Eventually, things get going with the introduction of Sir Walter Raliegh (Clive Owen), who acts as a breath of fresh air, both for the older and primmer Queen and for the bored audience. Only now, with the introduction of a love triangle between Elizabeth, Raliegh, and the ward, Bess (played by the breathtaking Abbie Cornish), the film is stuck in a conflict of its own: Will it be a study in the rich character of the Queen, a love story, or a historic action-adventure? The rest of the film is spent teeter-tottering between those three options, but on occasion it gets out of its own way, allowing the fantastic cast to bring real intrigue and suspense into the picture.

Blanchett’s greatest success comes when the predictably strong and dry woman in power begins to fall apart. Once she begins the struggle to kill the human being inside and keep up her powerful façade, some magnificent work takes shape. The power of this actor fighting on screen drives the movie.

Owen, meanwhile, brings a sensible charisma and boldness to his historic character. His presence in this movie is little more than that of a playboy, but he is as always enjoyable to watch.

Geoffrey Rush (Sir Walsingham) appears to have a complexity to his conscience and a thousand different motives, but we never see him. We know that he is trying to guard against the impending Catholic doom, but for the most part his moods and mannerisms come off as schizophrenic. Still, since Rush’s technique is flawless and engaging, the fault probably lies with lack of screen time.

The unsung hero of the cast is Samantha Morton, who plays Mary Stuart. While the Spanish are busy twisting their evil mustaches, Morton plays a different villain. Her Mary Stuart seems to be struggling to convince herself that she is a good person and the rightful ruler. Her effort to hold her composure and convince herself of her heroism is sadder than even Blanchett’s breakdowns.

Sadly, the work of these actors is splintered much like the defeated Armada as Kapur steers the ship back toward its epic ending.

Blanchett’s performance goes from compelling to over the top as she delivers a Joan of Arc speech to the troops aboard her steed, a moment too reminiscent of Braveheart to be anything but cliché and annoying.

The famous battle with the Armada is reduced to a mix of Clive Owen action shots and reports in back in the “war room.” While the up-close fighting works far better than the larger computer shots of thousands of ships (now well worn territory since Troy and 300), slow motion scenes of mutilated bodies feel somewhat out of place in a movie that never succeeds in establishing itself as an action adventure.

All this would be forgiven if it weren’t for the final moments, with an ending so over the top it would make Cirque du Soliel blush. Blanchett stands victorious in a circle of exploding light, her cape billowing in the wind, much like the ending of a Superman flick. It is the last gasp from a movie that just never finds its bearings.

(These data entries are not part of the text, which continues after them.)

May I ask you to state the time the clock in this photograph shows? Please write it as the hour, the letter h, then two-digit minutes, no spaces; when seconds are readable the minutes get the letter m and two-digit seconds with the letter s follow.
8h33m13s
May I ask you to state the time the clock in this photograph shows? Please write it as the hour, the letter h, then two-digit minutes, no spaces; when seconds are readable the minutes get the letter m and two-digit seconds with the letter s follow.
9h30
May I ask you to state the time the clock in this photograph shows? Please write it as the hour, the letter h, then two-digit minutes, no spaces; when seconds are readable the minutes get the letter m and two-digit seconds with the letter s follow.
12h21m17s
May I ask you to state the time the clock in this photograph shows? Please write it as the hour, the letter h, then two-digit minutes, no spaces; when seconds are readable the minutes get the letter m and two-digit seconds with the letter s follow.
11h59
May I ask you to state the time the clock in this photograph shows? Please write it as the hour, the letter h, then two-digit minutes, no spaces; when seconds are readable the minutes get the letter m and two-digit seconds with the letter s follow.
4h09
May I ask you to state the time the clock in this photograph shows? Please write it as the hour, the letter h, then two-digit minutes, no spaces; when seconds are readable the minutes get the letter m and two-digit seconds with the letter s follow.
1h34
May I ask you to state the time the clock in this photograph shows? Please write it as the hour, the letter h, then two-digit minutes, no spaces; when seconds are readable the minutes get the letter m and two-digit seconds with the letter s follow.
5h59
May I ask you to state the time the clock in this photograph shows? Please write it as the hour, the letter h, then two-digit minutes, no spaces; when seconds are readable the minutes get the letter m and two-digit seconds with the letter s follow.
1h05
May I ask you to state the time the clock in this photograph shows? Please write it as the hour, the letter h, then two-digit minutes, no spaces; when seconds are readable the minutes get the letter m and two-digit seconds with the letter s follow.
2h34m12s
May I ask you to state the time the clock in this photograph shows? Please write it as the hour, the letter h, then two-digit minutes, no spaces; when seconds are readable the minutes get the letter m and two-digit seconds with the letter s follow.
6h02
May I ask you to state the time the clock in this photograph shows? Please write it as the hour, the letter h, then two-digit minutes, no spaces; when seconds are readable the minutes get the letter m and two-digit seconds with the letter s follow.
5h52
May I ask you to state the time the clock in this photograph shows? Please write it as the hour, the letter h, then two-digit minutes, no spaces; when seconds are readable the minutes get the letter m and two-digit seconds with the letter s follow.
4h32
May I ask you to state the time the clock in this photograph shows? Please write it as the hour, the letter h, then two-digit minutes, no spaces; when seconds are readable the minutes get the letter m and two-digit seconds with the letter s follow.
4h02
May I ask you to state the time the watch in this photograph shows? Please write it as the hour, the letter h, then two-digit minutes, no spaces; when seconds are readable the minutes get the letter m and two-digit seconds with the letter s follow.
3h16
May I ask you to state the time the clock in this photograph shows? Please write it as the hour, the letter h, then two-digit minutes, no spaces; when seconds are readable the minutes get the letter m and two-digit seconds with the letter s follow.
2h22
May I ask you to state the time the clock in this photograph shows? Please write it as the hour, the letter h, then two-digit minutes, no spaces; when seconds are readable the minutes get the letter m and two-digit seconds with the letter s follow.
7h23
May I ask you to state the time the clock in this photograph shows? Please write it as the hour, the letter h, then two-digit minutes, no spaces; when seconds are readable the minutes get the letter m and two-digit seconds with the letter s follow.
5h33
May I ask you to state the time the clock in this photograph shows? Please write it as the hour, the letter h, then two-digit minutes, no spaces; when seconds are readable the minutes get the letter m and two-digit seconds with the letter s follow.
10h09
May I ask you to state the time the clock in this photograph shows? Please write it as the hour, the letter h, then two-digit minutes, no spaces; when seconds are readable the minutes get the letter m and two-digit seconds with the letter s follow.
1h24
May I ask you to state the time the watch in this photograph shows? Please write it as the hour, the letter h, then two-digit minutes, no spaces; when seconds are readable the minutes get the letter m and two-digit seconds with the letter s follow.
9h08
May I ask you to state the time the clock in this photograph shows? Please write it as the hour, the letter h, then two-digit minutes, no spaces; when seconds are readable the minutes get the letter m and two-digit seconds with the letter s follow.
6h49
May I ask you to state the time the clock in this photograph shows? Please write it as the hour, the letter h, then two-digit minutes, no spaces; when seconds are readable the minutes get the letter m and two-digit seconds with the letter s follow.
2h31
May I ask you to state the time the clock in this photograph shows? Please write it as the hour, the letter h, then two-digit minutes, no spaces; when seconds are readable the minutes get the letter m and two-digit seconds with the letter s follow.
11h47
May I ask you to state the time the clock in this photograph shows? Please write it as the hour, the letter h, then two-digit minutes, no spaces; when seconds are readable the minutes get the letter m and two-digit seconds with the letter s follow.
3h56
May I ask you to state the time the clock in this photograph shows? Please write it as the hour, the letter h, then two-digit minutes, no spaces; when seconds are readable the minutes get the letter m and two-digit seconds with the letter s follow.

It’s too bad, since Blanchett is clearly capable of shining without the aid of over-exposing the film.


Since the inception of the Academy Awards there have been seven actresses to play a queen and earn nominations for their performances, with two playing Elizabeth the I (Including Blanchett herself in 1998). No doubt Mrs. Blancett hope’s that the second time around is the winning charm, as it was for Helen Mirren and Judi Dench. Before winning an Oscar in 2006 for playing Queen Elizabeth II, Mirren was nominated for a different queen, Charlotte, in The Madness of King George (1994). For Judi Dench, a nomination in 1997 for her role as Queen Victoria in Mrs. Brown bore no Oscar fruit, but just a year later she returned to the nominees pool playing Blanchett’s very same (though somewhat senior) Elizabeth I in Shakespeare In Love. That time, Dame Dench found herself in the winner’s circle. Blanchett, to be fair, has one gold statue to her name already for The Aviator. Blanchett’s winning portrayal was that of Katharine Hepburn, who incidentally was the first actress to be nominated and win an Oscar for her portrayal of a Monarch, Queen Eleanor of Aquitaine in The Lion in Winter (1968). It was a win that Hepburn shared, a tie for Best Actress with the Queen of the Divas herself, Barbra Streisand (Funny Girl).